I left A Point of View in Grassy Creek on October 4, 2012 for an adventure off the mountain. Sadly, I left at the peak of North Carolina leaf color.
Returning home October 22, I expected cool weather, bare trees and fallen leaves, and indeed, though the mountain roads were warm, the hardwoods barely held on to the last traces of red.
Like the olive groves that spread over the hills of the Mediterranean basin, rows of cultivated Frasier Firs cover the hills of Ashe County.
Tree farmers grow their trees on large plots of land they lease or own all around the county. For many, it's a family business, and they hire additional farm-workers.
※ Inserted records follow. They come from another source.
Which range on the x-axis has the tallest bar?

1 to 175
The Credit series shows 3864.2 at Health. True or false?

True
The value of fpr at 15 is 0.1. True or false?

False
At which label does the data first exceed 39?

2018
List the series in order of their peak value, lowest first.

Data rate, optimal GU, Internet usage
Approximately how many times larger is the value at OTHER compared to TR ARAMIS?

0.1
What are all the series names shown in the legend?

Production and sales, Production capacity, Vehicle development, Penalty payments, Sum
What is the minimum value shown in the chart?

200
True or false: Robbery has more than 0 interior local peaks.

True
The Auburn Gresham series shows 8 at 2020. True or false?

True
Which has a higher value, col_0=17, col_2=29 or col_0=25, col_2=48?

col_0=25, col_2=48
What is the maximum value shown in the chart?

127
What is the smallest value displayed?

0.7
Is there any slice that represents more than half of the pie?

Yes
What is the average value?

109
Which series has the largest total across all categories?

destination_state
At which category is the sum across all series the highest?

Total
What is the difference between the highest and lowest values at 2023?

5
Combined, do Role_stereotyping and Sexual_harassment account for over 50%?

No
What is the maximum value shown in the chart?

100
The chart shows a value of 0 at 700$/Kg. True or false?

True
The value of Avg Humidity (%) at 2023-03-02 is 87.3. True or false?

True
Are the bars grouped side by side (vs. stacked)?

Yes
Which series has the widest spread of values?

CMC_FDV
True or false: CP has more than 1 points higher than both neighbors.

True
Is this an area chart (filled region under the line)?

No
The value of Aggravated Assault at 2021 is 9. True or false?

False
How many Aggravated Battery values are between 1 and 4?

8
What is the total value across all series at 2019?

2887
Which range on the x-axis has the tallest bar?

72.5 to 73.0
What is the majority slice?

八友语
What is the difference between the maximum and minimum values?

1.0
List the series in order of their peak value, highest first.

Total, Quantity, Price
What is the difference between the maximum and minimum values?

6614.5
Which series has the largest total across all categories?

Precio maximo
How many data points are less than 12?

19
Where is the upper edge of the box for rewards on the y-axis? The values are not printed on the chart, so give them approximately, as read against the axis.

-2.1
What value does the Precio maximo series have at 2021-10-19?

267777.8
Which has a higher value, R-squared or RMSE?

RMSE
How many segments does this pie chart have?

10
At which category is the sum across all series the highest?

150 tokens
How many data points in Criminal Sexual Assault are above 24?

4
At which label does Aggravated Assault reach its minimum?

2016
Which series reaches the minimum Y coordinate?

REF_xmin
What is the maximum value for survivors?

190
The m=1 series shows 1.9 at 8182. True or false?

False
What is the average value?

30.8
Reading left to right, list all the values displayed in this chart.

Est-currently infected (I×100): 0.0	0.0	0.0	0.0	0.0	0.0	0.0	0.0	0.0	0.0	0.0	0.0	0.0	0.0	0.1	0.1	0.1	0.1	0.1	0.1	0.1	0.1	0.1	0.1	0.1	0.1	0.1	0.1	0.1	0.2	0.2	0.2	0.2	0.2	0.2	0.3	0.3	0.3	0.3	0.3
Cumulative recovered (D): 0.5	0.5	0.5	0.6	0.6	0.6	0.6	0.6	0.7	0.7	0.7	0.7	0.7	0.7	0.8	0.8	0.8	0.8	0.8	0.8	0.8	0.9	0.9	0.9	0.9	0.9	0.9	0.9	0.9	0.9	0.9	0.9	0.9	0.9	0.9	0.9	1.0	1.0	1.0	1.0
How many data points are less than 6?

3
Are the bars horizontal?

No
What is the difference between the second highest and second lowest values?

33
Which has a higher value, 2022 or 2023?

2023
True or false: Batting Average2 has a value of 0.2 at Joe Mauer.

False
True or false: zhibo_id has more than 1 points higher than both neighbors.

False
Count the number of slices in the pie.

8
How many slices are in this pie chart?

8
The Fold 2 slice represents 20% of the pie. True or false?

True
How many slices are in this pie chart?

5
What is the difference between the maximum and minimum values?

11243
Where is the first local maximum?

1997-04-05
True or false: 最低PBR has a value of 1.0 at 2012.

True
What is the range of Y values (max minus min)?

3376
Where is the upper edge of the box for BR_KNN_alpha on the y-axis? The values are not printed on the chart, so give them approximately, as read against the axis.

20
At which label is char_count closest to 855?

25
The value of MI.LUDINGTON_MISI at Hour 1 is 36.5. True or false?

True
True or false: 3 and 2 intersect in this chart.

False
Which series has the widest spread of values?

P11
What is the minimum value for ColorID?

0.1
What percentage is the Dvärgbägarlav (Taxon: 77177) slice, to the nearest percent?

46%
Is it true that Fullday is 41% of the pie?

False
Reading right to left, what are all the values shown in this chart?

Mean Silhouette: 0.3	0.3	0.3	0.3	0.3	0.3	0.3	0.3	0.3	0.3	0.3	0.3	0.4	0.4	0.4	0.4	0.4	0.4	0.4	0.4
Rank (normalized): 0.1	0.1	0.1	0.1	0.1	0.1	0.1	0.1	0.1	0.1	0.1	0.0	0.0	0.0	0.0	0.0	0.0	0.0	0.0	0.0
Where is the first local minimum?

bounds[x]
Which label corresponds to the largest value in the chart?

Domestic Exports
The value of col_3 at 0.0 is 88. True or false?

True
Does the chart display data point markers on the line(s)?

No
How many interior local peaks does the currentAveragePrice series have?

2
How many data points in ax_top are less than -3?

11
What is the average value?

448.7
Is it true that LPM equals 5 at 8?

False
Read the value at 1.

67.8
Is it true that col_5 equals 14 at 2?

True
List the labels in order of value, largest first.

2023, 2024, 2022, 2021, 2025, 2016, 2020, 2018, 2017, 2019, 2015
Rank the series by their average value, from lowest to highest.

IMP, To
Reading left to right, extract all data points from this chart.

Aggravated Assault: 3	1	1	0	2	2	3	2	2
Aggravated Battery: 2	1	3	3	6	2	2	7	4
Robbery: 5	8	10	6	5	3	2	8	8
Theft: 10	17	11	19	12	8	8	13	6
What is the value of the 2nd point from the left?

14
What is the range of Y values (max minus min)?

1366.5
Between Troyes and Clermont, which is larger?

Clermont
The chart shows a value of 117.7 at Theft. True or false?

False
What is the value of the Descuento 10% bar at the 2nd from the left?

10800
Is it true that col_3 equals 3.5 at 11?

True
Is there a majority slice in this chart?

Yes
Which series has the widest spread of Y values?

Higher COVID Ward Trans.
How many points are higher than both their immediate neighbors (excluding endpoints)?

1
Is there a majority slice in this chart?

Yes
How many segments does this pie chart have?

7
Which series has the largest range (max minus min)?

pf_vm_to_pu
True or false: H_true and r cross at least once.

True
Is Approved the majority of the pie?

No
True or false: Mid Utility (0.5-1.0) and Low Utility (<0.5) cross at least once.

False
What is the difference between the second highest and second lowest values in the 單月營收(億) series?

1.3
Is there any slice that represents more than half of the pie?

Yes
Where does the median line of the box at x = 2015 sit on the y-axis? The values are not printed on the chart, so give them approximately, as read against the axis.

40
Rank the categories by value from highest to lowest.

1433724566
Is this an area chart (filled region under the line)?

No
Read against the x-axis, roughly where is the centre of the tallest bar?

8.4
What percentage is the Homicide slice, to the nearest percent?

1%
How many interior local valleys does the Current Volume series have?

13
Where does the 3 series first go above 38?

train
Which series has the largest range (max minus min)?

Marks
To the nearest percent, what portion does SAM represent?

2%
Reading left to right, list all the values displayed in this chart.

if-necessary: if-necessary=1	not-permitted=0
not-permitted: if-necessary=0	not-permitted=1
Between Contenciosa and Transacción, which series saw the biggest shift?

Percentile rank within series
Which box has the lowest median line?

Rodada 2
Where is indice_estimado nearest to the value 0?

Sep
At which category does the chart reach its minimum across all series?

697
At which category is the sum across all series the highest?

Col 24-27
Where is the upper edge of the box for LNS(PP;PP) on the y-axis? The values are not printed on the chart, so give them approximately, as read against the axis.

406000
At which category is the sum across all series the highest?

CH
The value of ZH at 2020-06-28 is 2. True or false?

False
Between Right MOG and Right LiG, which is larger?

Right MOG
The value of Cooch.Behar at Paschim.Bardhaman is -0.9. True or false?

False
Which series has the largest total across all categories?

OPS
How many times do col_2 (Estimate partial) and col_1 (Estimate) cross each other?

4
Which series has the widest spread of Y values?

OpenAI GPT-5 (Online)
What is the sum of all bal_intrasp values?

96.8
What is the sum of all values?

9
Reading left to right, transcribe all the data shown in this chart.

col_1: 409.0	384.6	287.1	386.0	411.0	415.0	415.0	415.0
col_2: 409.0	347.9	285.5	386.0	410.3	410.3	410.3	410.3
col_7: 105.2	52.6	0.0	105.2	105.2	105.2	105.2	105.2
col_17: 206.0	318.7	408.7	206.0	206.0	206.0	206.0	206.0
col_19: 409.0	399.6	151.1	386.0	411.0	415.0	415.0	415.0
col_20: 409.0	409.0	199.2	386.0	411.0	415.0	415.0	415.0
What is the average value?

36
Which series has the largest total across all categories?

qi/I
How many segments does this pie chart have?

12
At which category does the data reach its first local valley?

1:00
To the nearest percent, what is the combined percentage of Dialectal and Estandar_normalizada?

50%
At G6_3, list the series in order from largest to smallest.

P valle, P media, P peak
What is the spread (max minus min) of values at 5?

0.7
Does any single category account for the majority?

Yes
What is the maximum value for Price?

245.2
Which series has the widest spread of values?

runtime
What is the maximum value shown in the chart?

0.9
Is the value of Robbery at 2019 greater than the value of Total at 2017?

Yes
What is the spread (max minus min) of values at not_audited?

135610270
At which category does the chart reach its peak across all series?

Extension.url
Here in Grassy Creek, even before the first of November, Frasier Firs and white pines as well are prepared for harvest and shipment to all parts of the U. S. in time for Thanksgiving weekend.
The first step is marking selected trees which have been growing as a cultivated crop for at least seven to over twenty years.
|Sanford Fishel, owner of Grouse Ridge Christmas TreeFarms|
|Todd McNeill of Grouse Ridge Christmas Tree Farms|
From here, they are loaded onto tractor trailers for moving down the mountain in convoys to far-reaches of the U.S. where they will be found on Christmas tree lots just before Thanksgiving.
Starting later this month, a crowd of choose and cut-your-own tourists will flock to the county and strap a fresh tree atop the car to take home to decorate. Shady Rest Tree Farm is one such place in Glendale Springs. It's a great way to start the holidays.
All this and I am left wondering, where did the summer go?